As past excerpts from Santa Clara University and Jaqueline P. Kasun have shown, Earth is stocked with ample resources and humans have more than enough food to satisfy the bloated stomachs of the malnourished. It is the exaggerated, hyperbolic assertions of philosophers and ecologists like Hardin and Ehrlich whose syllogistic reasoning is congested with fallacy that strike fear into the pockets of the rich. Arguments that appeal to the most base and selfish nature of us all; materialism over collectivity. The Population Bomb and Lifeboat Ethics have resulted in dire imbalances in the dependency ratio of countries like China which once sponsored anti-natalist and extermination policies to save resources. Who knew that one day the population would shrink and it would be their most pressing issue to support the aging population with half the labor force? Moreover, international organizations that sponsor diplomacy and farming technology have led to spikes in standards of living everywhere. The year 2023 exemplifies enough to demonstrate the coexistence of welfare and prosperity.
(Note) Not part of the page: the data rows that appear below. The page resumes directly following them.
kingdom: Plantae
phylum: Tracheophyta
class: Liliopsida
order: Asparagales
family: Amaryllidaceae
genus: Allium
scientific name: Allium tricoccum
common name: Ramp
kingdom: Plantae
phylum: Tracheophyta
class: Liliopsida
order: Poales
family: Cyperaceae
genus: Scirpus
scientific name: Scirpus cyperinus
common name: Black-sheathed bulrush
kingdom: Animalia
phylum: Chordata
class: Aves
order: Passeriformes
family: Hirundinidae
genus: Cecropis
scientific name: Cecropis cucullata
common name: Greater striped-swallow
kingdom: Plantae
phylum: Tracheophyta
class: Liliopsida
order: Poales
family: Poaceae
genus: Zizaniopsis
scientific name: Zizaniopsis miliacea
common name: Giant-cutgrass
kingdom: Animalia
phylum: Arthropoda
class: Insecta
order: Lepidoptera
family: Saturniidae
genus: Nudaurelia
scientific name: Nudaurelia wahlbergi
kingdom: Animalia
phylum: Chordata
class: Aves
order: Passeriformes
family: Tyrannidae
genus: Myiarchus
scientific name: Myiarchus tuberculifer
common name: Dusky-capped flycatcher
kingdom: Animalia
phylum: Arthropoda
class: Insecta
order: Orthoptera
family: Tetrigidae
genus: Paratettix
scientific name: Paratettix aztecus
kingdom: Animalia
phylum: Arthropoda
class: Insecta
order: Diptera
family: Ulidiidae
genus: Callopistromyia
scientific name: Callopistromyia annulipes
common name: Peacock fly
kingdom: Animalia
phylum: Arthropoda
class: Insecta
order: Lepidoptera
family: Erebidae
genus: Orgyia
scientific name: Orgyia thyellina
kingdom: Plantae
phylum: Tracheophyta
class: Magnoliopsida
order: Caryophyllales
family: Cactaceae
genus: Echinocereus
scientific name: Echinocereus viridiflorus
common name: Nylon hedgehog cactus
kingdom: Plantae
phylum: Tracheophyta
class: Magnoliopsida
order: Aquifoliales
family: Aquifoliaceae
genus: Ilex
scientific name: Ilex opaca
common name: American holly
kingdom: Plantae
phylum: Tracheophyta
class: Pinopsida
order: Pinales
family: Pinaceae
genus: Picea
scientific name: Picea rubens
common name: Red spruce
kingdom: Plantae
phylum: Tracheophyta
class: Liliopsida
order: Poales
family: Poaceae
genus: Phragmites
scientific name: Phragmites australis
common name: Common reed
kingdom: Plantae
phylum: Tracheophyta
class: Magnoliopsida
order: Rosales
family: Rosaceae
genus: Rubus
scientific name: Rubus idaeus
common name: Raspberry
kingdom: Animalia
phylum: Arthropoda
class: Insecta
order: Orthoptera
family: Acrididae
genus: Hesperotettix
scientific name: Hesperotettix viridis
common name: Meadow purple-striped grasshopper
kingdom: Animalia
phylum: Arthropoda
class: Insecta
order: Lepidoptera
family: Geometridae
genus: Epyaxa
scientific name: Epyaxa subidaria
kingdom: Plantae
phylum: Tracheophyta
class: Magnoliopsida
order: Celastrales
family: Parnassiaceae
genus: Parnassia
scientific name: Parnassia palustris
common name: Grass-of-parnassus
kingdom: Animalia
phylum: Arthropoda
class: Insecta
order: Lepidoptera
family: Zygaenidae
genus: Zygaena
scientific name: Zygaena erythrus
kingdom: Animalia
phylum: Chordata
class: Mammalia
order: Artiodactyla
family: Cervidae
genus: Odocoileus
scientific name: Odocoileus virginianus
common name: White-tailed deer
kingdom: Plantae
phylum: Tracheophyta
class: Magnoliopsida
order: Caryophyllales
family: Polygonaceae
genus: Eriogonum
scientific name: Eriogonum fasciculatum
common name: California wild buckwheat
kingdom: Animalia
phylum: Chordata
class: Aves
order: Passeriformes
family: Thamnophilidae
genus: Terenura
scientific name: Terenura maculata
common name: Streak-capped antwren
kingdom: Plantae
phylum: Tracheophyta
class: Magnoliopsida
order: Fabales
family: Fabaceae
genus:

Altogether, it is clear that our moral obligation as constituents of the United States is to help resolve the world hunger dilemma in developing countries. Harvard Professor of Ethics, Michael Sandel, writes in his book Justice: What’s the Right Thing to Do? that there are three approaches to justice: welfare, virtue, and freedom (Sandel). By the standards of consequentialism, deontology, and historical precedent, economically supporting starving populations can be justified by every single one. Stepping back from the manmade lens of these philosophical theories, feminism also modifies the argument we should aid third-world countries from a novel point of view. According to Professor of Philosophy, Dr. Laura D’Olimpco, care ethics prioritize “relationships between specific individuals in a particular context” to gauge ethical behavior (D’Olimpio). Thus, helping those nearby who are financially struggling and are deprived of access to food banks is also our moral obligation. Whether on a micro or macro level, wealthy countries must end their oblivious attitudes to world hunger, instead they must stare it down unafraid, and combat it until humanity is freed from the shackles of starvation.